* YOUR ASSIGNMENT
Copy the lines below exactly, starting with the first and finishing with the one holding "middle tip: (509, 448)"; do not copy the pictures.

(EXERCISE INPUT begins)

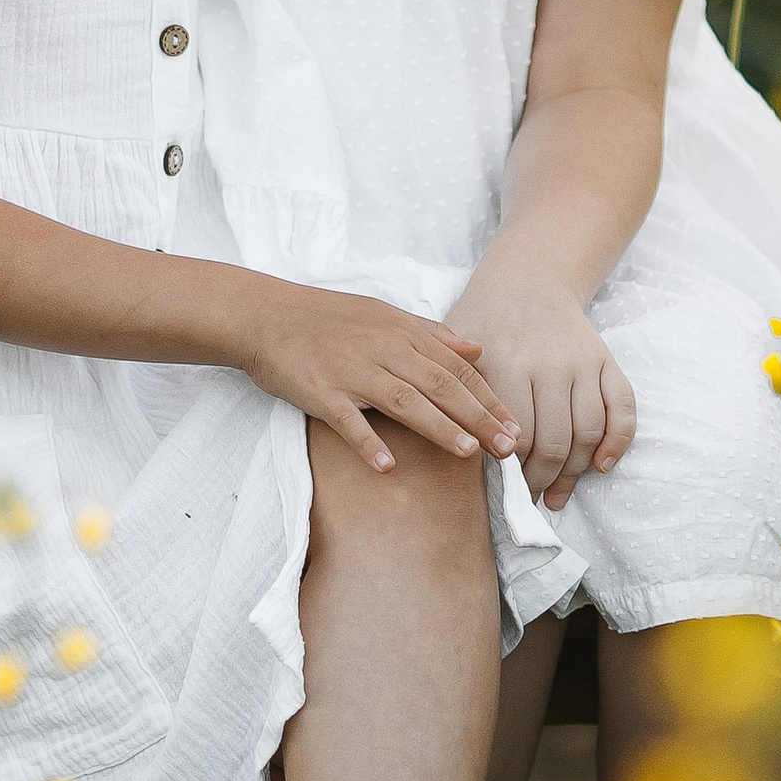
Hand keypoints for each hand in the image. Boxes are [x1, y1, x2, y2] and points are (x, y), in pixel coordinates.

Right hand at [233, 285, 523, 472]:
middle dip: (478, 417)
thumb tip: (477, 350)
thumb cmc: (326, 318)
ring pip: (403, 399)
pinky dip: (367, 442)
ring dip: (437, 426)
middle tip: (509, 448)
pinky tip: (387, 466)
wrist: (264, 315)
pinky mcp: (320, 391)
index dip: (489, 398)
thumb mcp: (383, 314)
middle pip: (439, 385)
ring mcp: (350, 370)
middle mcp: (382, 349)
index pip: (456, 368)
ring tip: (468, 452)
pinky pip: (346, 420)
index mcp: (401, 332)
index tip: (516, 426)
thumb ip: (431, 334)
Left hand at [445, 263, 635, 506]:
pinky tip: (602, 466)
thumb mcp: (457, 350)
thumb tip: (465, 452)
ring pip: (587, 432)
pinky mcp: (606, 359)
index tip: (506, 492)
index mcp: (506, 363)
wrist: (528, 279)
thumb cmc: (483, 322)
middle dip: (541, 480)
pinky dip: (618, 440)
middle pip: (552, 442)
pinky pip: (623, 406)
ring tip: (558, 495)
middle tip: (531, 500)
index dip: (512, 472)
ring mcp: (582, 361)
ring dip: (574, 472)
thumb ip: (457, 397)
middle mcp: (549, 363)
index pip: (514, 437)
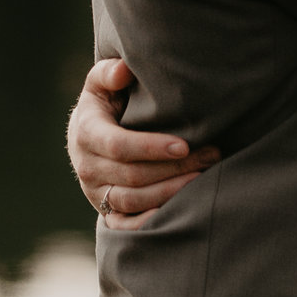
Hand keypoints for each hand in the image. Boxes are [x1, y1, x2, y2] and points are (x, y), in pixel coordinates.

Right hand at [67, 59, 217, 230]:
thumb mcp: (101, 82)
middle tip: (210, 155)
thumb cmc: (105, 103)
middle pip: (133, 176)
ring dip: (171, 191)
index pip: (118, 146)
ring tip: (204, 176)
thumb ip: (109, 72)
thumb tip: (123, 71)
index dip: (151, 148)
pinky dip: (151, 222)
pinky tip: (180, 210)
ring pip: (133, 201)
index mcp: (86, 133)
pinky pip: (126, 225)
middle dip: (174, 168)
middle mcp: (87, 168)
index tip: (184, 145)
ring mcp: (95, 193)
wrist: (87, 136)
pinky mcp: (105, 211)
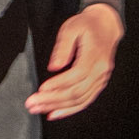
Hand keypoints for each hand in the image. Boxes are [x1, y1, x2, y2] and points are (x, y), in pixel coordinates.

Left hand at [25, 3, 123, 121]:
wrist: (106, 25)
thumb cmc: (87, 25)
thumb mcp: (71, 28)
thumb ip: (62, 47)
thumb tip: (53, 67)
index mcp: (95, 55)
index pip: (77, 75)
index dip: (58, 84)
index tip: (41, 89)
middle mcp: (101, 71)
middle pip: (77, 91)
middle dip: (53, 100)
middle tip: (32, 103)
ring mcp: (102, 79)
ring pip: (81, 100)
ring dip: (59, 107)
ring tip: (39, 109)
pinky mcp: (99, 84)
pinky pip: (85, 100)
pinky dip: (70, 109)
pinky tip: (55, 113)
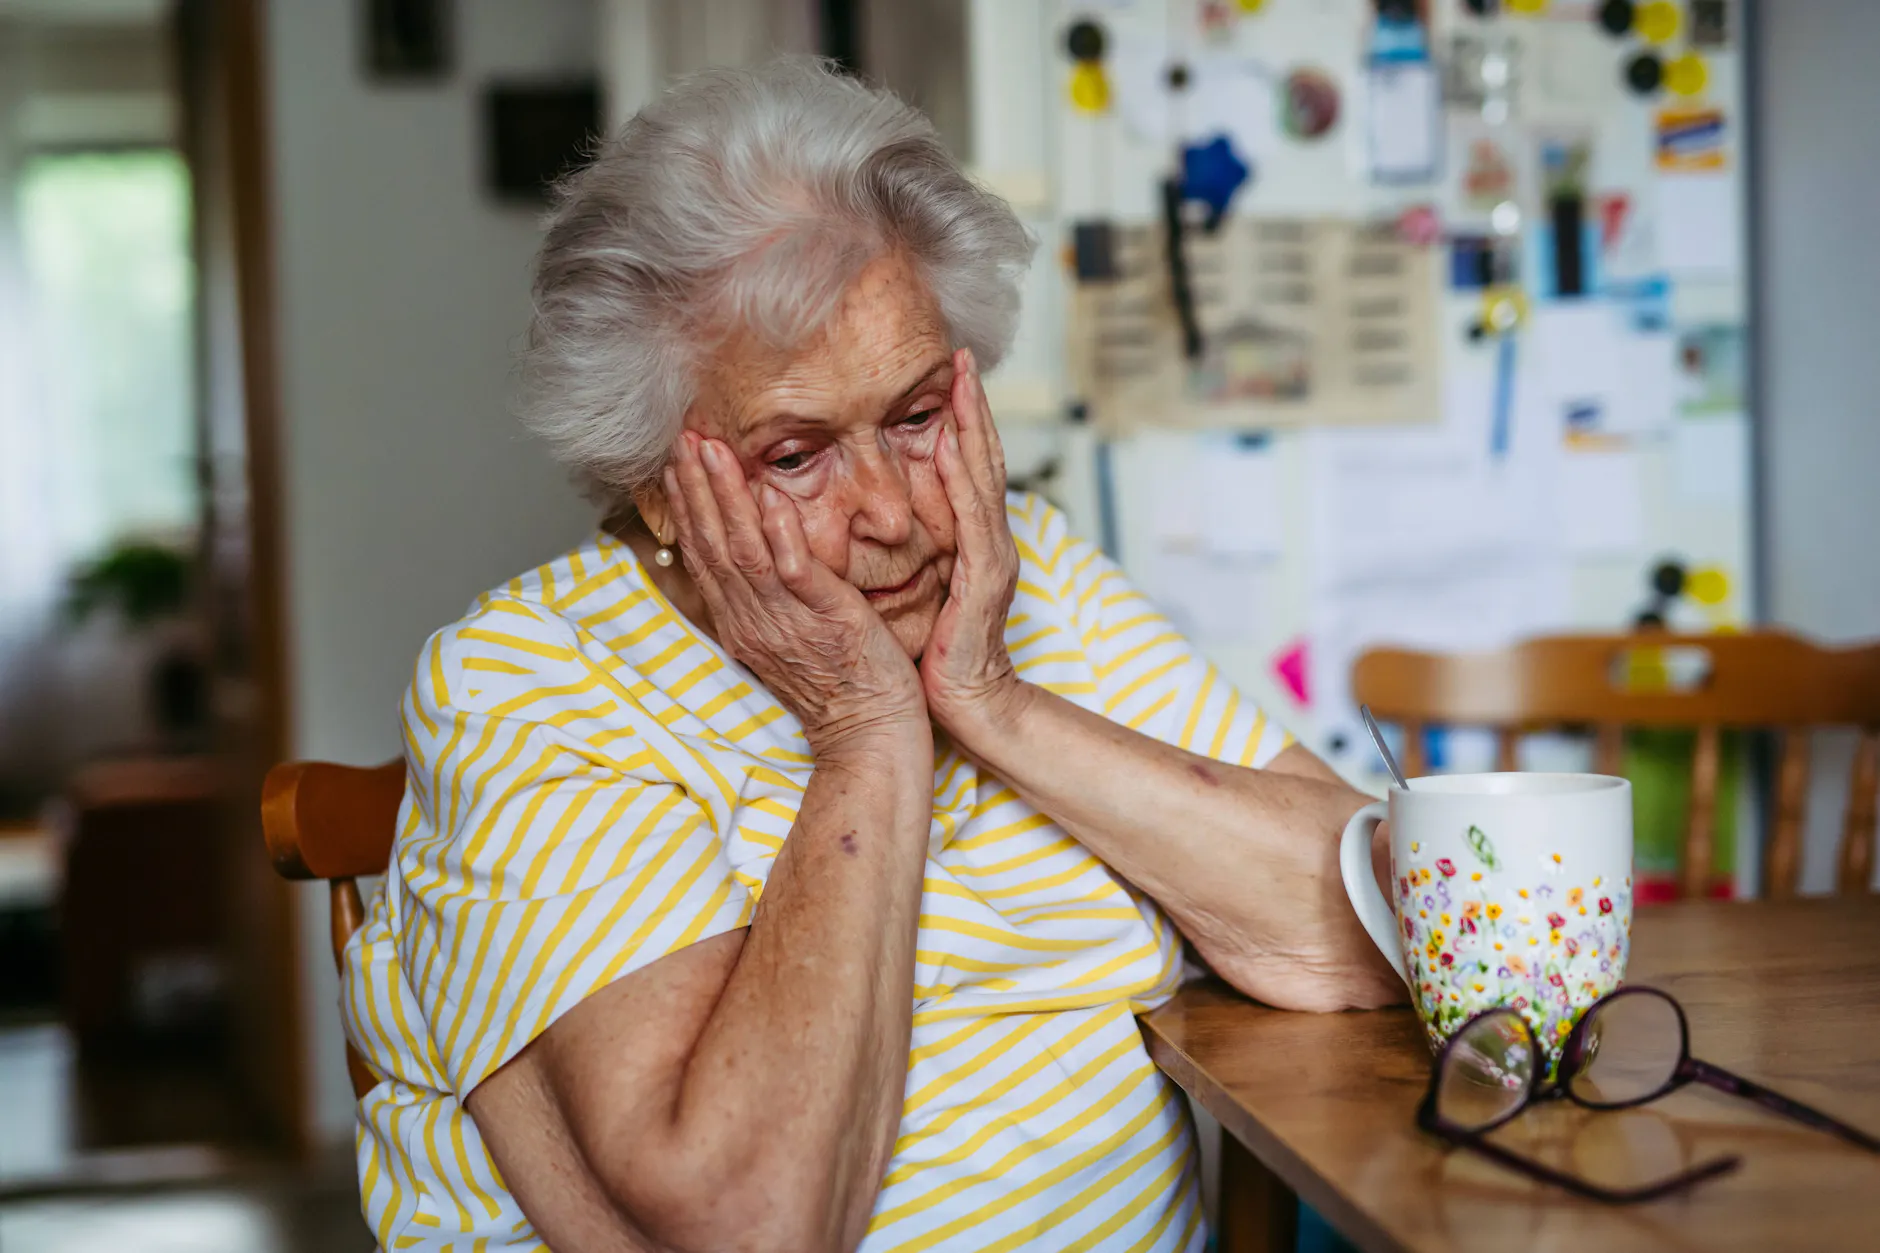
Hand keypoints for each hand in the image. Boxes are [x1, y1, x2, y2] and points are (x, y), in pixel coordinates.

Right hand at [665, 431, 926, 755]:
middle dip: (695, 487)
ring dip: (725, 496)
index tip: (677, 463)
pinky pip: (794, 573)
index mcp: (742, 621)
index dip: (688, 506)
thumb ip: (768, 596)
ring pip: (743, 549)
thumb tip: (758, 553)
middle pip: (712, 544)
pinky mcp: (824, 620)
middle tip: (683, 438)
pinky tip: (773, 499)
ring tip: (711, 451)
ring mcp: (784, 620)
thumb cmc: (840, 685)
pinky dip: (781, 535)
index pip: (704, 554)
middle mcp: (752, 619)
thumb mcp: (789, 637)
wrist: (870, 734)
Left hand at [921, 349, 1025, 736]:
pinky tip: (949, 446)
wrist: (972, 706)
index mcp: (972, 542)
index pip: (965, 468)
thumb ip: (916, 551)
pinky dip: (961, 479)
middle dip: (974, 406)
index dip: (960, 419)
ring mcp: (992, 558)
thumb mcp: (925, 590)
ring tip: (961, 382)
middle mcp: (989, 541)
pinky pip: (972, 520)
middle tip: (962, 356)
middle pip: (981, 459)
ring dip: (972, 426)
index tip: (948, 373)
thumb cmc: (940, 653)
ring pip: (982, 479)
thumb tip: (883, 518)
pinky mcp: (983, 581)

(EXERCISE INPUT ends)

* WRITTEN RESPONSE
Hand keypoints for each hand in the image. Boxes are [x1, y1, x2, y2] and points are (x, y), in pixel coordinates.

Right hand at [233, 285, 523, 472]:
middle dip: (478, 417)
thumb tip: (477, 350)
thumb cmc: (326, 318)
ring pip: (403, 399)
pinky dip: (367, 442)
ring dip: (437, 426)
middle tip: (509, 448)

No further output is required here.